**ASSIGNMENT:** Return only the tail of the data below, word for word: the line with "４条の細則、法令又は一般の慣習によるものとしま" and each line after it through the final one.

**THE DATA:**
---------------
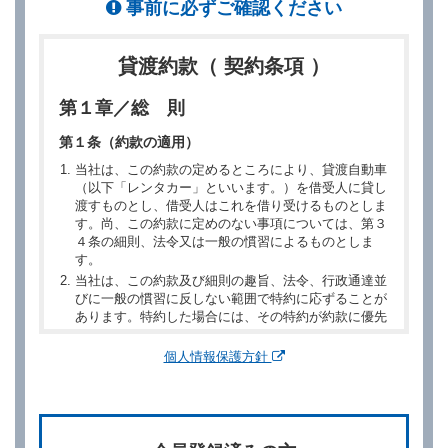
事前に必ずご確認ください
貸渡約款（ 契約条項 ）
第１章／総 則
第１条（約款の適用）
当社は、この約款の定めるところにより、貸渡自動車
（以下「レンタカー」といいます。）を借受人に貸し
渡すものとし、借受人はこれを借り受けるものとしま
す。尚、この約款に定めのない事項については、第３
４条の細則、法令又は一般の慣習によるものとしま
す。
当社は、この約款及び細則の趣旨、法令、行政通達並
びに一般の慣習に反しない範囲で特約に応ずることが
あります。特約した場合には、その特約が約款に優先
するものとします。
個人情報保護方針
第２章／予 約
第２条（予約の申込み）
借受人は、レンタカーを借りるにあたって、約款及び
---------------
**RESPONSE AREA:**
４条の細則、法令又は一般の慣習によるものとしま
す。
当社は、この約款及び細則の趣旨、法令、行政通達並
びに一般の慣習に反しない範囲で特約に応ずることが
あります。特約した場合には、その特約が約款に優先
するものとします。
個人情報保護方針
第２章／予 約
第２条（予約の申込み）
借受人は、レンタカーを借りるにあたって、約款及び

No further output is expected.